### [Problem to work on]
The required result is the exact run of lines beginning at the one containing "- **For the" and ending at the last line of the entries.

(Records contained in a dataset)
= Beginning of Section =

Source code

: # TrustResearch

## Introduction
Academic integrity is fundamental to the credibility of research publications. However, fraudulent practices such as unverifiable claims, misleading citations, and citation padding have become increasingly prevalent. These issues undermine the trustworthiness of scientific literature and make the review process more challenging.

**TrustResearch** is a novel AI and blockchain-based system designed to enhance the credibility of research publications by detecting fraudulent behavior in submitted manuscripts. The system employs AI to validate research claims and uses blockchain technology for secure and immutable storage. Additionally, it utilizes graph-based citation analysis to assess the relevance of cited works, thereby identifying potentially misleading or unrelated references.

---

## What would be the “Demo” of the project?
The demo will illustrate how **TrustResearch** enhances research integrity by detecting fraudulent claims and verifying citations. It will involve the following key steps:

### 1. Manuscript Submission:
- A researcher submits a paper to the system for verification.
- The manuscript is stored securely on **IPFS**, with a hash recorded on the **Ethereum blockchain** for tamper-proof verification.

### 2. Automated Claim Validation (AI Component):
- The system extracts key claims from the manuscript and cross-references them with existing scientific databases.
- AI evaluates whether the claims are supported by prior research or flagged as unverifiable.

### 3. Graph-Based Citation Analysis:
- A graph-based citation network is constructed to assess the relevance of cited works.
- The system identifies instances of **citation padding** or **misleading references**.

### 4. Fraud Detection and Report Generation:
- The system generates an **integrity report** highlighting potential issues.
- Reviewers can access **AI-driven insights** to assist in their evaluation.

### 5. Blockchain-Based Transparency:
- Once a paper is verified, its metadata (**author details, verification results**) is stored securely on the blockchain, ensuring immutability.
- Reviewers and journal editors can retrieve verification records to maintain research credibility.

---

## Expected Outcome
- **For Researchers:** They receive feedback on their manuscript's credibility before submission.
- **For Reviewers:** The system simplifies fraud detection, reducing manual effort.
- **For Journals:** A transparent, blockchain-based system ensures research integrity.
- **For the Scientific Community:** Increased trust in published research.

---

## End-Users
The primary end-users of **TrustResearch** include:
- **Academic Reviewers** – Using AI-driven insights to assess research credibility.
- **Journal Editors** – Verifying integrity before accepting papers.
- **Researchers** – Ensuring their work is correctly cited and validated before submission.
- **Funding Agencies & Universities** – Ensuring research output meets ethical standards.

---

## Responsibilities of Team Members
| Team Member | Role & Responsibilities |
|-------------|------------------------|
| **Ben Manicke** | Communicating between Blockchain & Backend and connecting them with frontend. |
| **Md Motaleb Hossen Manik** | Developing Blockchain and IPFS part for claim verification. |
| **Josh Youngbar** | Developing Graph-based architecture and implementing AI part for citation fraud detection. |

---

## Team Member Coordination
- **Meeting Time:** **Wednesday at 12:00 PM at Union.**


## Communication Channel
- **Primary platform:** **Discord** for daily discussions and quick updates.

= End of Section =

### [Output of the task]
- **For the Scientific Community:** Increased trust in published research.

---

## End-Users
The primary end-users of **TrustResearch** include:
- **Academic Reviewers** – Using AI-driven insights to assess research credibility.
- **Journal Editors** – Verifying integrity before accepting papers.
- **Researchers** – Ensuring their work is correctly cited and validated before submission.
- **Funding Agencies & Universities** – Ensuring research output meets ethical standards.

---

## Responsibilities of Team Members
| Team Member | Role & Responsibilities |
|-------------|------------------------|
| **Ben Manicke** | Communicating between Blockchain & Backend and connecting them with frontend. |
| **Md Motaleb Hossen Manik** | Developing Blockchain and IPFS part for claim verification. |
| **Josh Youngbar** | Developing Graph-based architecture and implementing AI part for citation fraud detection. |

---

## Team Member Coordination
- **Meeting Time:** **Wednesday at 12:00 PM at Union.**


## Communication Channel
- **Primary platform:** **Discord** for daily discussions and quick updates.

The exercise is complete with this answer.